> _What you need to do_: Copy the part of the data that opens with the line containing "2 h 19 min." and closes with the line containing "The answer is 9 h 30 min", both lines included, word for word. Leave the pictures out of your copy.

> _Provided material_:
..........

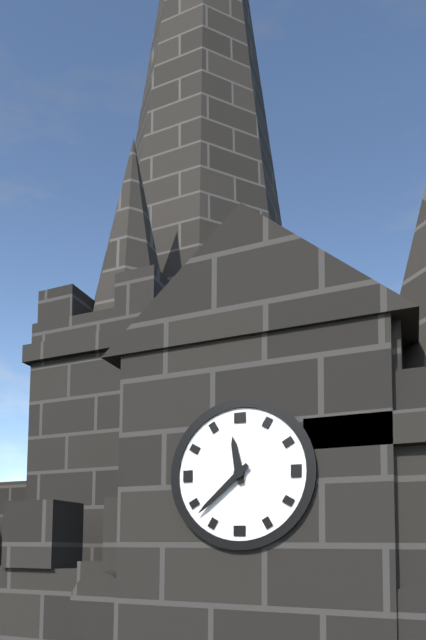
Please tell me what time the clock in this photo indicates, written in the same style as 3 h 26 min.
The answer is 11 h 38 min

..........

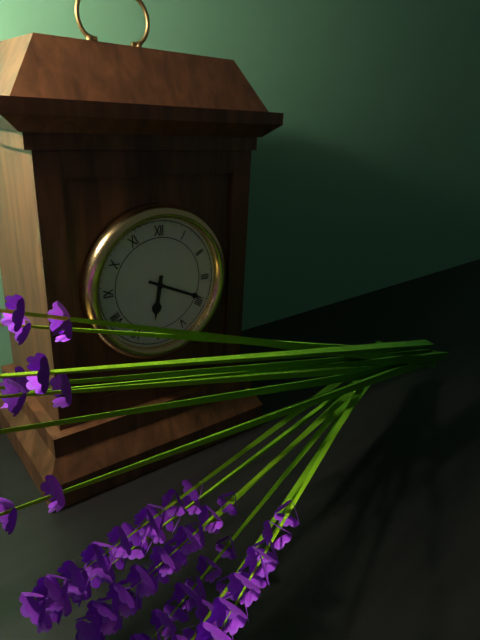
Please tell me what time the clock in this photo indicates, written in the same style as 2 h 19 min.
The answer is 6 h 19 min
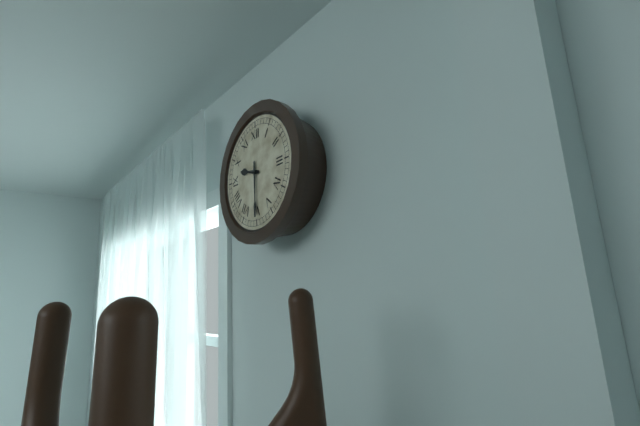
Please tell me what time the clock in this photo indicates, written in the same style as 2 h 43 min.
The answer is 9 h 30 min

..........

> _Exercise output_:
Please tell me what time the clock in this photo indicates, written in the same style as 2 h 19 min.
The answer is 6 h 19 min
Please tell me what time the clock in this photo indicates, written in the same style as 2 h 43 min.
The answer is 9 h 30 min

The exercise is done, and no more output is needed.